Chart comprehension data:
____________

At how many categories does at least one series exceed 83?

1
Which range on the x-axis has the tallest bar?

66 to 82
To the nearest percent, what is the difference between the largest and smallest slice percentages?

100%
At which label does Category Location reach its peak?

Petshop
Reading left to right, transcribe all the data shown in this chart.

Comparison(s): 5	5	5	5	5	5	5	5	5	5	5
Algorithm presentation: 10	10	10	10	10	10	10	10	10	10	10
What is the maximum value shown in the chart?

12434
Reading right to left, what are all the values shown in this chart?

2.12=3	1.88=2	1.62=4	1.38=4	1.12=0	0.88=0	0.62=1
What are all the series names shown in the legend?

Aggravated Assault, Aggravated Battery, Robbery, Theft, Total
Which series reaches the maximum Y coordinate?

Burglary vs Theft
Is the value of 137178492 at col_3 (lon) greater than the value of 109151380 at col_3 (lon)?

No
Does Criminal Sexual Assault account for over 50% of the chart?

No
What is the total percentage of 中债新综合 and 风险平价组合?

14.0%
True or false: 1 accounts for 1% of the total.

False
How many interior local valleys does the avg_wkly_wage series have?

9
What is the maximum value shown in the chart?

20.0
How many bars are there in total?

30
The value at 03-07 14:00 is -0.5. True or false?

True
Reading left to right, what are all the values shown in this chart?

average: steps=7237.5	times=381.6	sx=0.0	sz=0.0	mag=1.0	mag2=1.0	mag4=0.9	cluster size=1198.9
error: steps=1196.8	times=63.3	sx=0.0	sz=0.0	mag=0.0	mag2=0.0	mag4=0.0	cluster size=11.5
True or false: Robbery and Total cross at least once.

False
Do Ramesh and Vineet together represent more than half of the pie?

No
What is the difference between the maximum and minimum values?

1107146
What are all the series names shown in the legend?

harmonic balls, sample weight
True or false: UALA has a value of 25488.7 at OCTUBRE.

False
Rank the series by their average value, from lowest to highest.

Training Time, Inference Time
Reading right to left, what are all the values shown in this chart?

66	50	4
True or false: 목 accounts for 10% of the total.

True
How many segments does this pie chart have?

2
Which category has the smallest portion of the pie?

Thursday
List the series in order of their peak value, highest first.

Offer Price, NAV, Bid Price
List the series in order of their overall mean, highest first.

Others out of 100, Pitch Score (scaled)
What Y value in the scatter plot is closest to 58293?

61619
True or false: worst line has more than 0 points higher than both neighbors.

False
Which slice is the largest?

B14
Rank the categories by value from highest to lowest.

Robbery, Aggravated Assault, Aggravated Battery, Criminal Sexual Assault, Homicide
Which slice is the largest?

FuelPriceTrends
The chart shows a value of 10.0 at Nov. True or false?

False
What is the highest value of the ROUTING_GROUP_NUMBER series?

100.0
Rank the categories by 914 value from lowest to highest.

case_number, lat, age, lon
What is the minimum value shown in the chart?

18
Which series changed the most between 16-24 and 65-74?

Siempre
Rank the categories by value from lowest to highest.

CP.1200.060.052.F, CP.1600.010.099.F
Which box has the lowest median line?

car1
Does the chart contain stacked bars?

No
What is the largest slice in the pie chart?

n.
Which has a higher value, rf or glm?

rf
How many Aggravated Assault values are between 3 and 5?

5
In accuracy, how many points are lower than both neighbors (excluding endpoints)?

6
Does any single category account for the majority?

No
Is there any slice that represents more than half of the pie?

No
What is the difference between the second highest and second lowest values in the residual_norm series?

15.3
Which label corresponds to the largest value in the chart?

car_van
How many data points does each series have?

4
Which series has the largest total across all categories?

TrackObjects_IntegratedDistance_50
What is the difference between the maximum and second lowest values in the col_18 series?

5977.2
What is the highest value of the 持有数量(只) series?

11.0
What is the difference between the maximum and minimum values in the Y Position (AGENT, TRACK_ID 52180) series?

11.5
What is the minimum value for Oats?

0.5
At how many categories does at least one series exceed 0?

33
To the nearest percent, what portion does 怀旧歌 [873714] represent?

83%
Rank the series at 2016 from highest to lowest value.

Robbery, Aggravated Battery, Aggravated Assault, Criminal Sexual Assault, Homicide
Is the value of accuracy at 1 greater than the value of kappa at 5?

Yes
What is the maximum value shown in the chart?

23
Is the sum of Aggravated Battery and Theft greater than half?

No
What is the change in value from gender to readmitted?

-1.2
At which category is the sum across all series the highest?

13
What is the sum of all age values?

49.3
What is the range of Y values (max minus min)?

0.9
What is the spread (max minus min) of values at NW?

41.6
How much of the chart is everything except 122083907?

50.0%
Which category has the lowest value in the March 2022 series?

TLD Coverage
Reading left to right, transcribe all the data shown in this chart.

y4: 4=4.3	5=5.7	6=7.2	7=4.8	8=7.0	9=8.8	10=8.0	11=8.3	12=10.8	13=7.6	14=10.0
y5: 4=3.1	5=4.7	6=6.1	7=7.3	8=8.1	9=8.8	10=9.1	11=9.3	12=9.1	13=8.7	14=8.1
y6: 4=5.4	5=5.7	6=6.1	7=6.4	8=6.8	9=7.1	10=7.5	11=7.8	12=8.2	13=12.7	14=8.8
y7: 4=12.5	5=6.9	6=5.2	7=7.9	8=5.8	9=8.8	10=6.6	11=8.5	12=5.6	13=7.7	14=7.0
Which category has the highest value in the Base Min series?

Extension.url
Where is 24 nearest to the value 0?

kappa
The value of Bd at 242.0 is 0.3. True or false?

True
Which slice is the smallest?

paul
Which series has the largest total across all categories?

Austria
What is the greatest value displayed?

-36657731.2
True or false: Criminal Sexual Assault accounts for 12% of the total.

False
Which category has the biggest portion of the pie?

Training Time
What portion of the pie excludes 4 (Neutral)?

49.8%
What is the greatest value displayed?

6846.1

____________

◆ PROBLEM DETAILS
Copy the records word for word, from the start of the records through the line containing "Which series reaches".

◆ RESULT OF THIS TASK
At how many categories does at least one series exceed 83?

1
Which range on the x-axis has the tallest bar?

66 to 82
To the nearest percent, what is the difference between the largest and smallest slice percentages?

100%
At which label does Category Location reach its peak?

Petshop
Reading left to right, transcribe all the data shown in this chart.

Comparison(s): 5	5	5	5	5	5	5	5	5	5	5
Algorithm presentation: 10	10	10	10	10	10	10	10	10	10	10
What is the maximum value shown in the chart?

12434
Reading right to left, what are all the values shown in this chart?

2.12=3	1.88=2	1.62=4	1.38=4	1.12=0	0.88=0	0.62=1
What are all the series names shown in the legend?

Aggravated Assault, Aggravated Battery, Robbery, Theft, Total
Which series reaches the maximum Y coordinate?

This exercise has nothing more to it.